-------- Input data

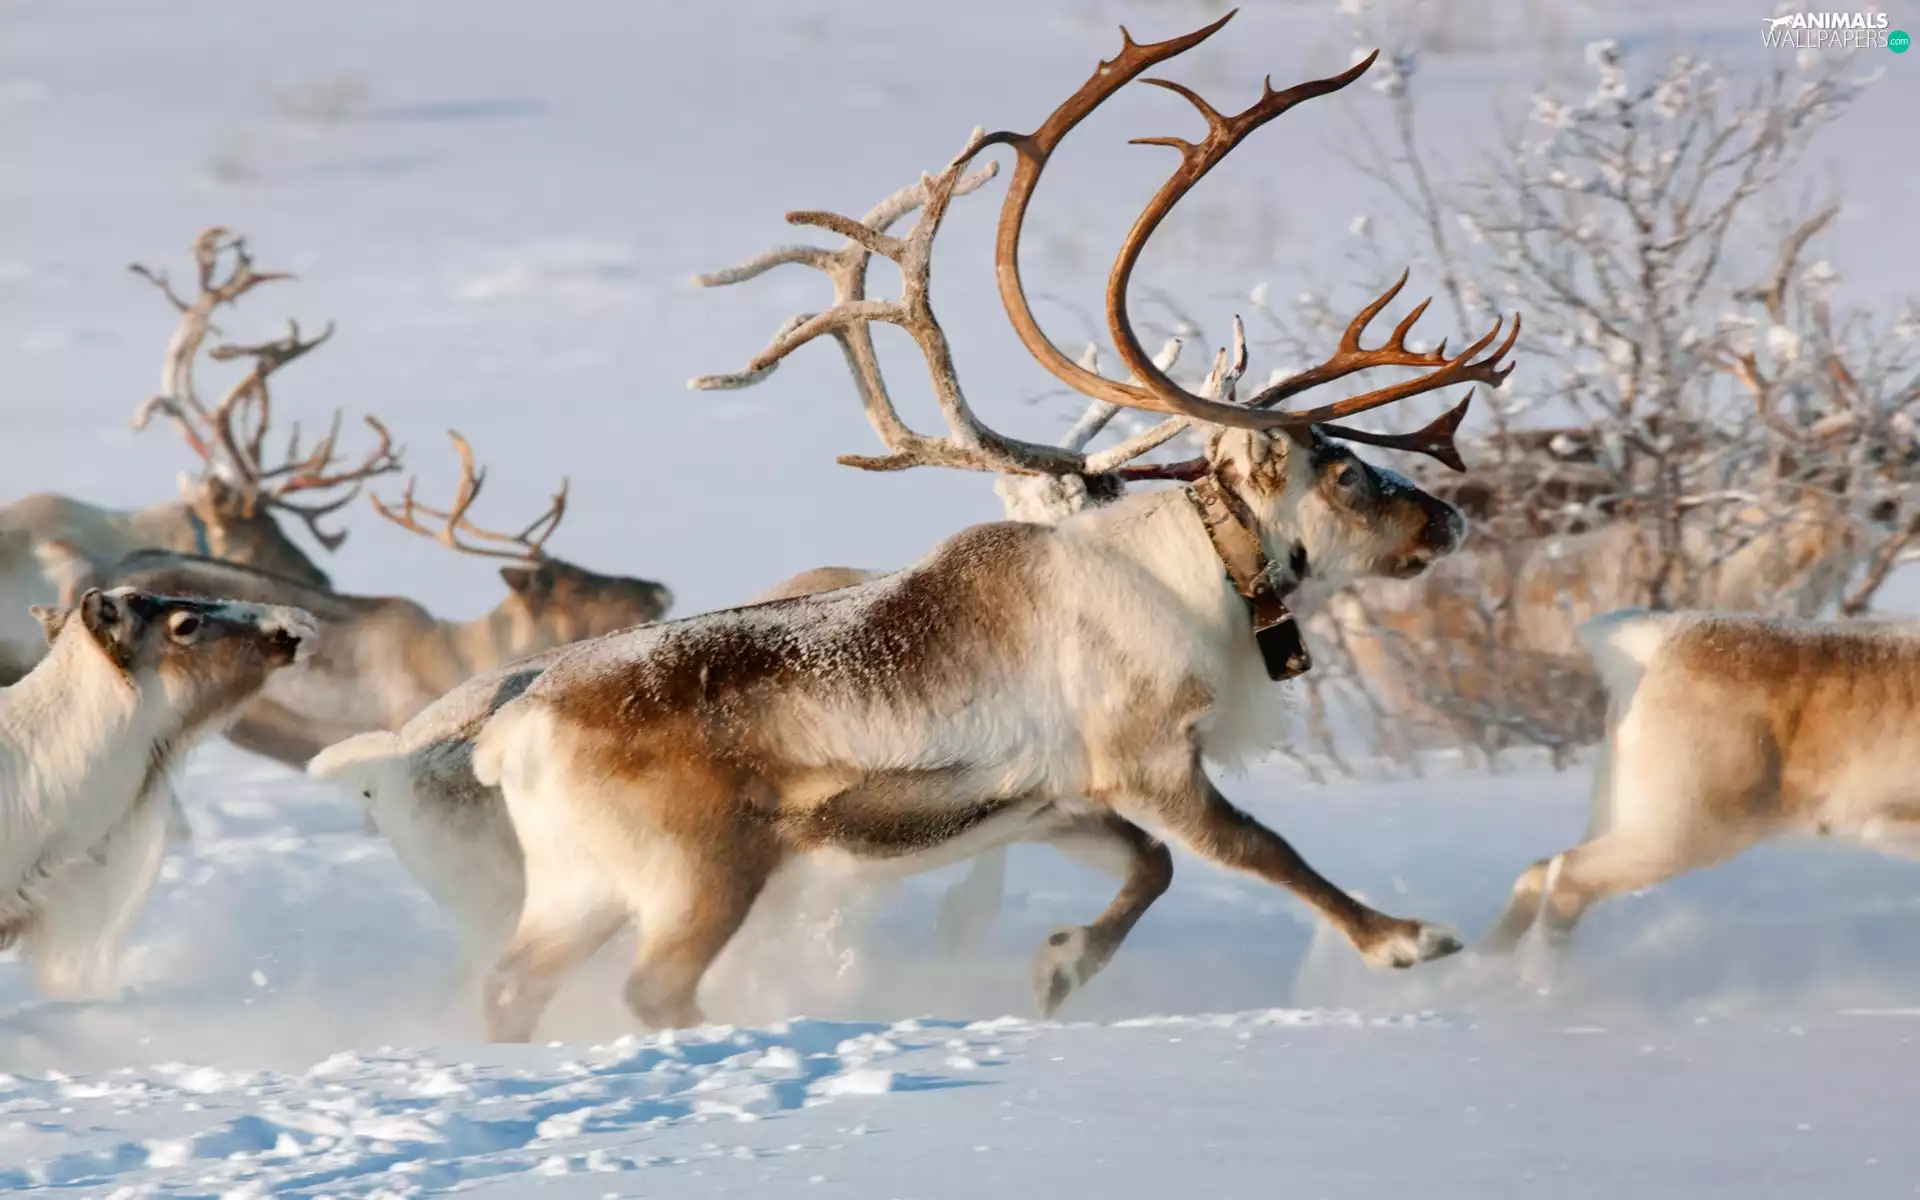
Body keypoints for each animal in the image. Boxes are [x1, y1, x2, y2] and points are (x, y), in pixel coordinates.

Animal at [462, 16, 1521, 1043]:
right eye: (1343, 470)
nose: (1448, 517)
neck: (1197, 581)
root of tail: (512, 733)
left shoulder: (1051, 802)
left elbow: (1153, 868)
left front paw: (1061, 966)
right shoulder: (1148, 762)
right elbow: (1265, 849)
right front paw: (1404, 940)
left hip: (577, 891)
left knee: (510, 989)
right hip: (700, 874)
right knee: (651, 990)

----------------

What to produce :: Exclude all images and return the listing word for word.

Answer box ::
Body keypoints for each animal in the image. Boxes are [x1, y1, x2, y2] and points are (x, y), in pixel coordinates.

Animal at [462, 16, 1521, 1043]:
right eye: (1343, 470)
nose: (1448, 517)
neck: (1197, 581)
root of tail: (512, 733)
left shoulder: (1051, 802)
left elbow: (1153, 868)
left front paw: (1061, 966)
right shoulder: (1148, 762)
right elbow: (1265, 849)
right front paw: (1404, 940)
left hip: (577, 891)
left knee: (510, 989)
right hip: (700, 874)
right knee: (651, 990)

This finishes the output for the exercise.